Мне захотелось подсмотреть это сказочное превращение. Я снял с какого-то кустарника много маленьких гусениц, зелененьких и рогатых; рог у них рос не на голове, а позади, на хвосте. Каждое утро я приносил гусеницам свежей листвы именно с этого кустарника. Они были очень прожорливы и быстро росли. Жили они в коробке из-под папирос, на крышке которой был изображен араб в чалме, курящий папиросу. Изображение этого араба во многих местах было проткнуто булавкой. Так научил меня сделать Коля, чтобы гусеницы могли дышать.
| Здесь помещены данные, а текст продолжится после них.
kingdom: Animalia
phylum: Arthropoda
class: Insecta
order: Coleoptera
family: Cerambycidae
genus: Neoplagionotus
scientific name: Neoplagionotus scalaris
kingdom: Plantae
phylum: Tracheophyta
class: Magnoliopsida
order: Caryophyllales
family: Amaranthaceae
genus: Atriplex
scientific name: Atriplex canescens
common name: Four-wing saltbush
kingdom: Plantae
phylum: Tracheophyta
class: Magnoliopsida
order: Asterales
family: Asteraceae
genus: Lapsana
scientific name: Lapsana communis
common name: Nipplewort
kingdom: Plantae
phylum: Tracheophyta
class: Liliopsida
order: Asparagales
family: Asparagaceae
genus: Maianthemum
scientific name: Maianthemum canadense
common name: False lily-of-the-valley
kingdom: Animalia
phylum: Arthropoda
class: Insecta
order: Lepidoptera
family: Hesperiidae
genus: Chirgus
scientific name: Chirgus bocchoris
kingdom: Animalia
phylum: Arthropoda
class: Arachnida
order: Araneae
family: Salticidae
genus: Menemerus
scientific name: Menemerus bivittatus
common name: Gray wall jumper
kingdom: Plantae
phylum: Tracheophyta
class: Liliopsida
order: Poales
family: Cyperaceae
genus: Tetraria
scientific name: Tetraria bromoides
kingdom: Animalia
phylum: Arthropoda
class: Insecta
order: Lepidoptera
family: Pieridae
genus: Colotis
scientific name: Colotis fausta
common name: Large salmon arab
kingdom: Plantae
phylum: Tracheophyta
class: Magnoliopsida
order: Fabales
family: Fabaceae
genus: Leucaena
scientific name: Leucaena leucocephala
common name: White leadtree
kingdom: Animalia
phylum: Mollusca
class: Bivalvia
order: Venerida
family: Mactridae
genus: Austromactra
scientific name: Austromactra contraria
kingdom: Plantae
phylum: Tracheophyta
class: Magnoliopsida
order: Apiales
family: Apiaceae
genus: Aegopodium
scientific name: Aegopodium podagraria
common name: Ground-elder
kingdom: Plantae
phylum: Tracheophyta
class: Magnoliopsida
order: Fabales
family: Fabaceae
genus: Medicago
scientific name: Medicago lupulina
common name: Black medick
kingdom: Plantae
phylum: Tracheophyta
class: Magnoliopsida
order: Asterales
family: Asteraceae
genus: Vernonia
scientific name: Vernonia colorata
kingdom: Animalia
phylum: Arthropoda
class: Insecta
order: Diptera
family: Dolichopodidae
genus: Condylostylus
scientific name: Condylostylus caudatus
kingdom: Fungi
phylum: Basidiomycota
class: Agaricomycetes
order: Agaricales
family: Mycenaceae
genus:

И все произошло так, как он предсказывал. Гусеницы выросли, потом перестали вдруг есть, разбрелись по разным углам коробки, и на моих глазах стало совершаться сказочное чудо природы. Они и раньше, стоило любую из них стряхнуть вниз, умели мгновенно выпускать паутинную нить и повисать на ней; сейчас гусеницы стали обвивать себя этими нитями. Они выпускали паутинку изо рта и движением головы и тела обматывали ее вокруг себя. Сначала гусеница виднелась, как сквозь серебристый покров, а потом этот покров становился все плотнее, он приобретал зеленоватый оттенок, гусеницу уже нельзя было различить в нем, она исчезала, а вместо нее оставался кокон, похожий на серебристо-зеленое маленькое яичко. Коконы неподвижные, словно мертвые, лежали несколько недель. Потом в лень, предсказанный Колей, вдруг зашевелились, верхушки их изнутри продырявились, и оттуда стали одна за другой вылезать мокрые бабочки.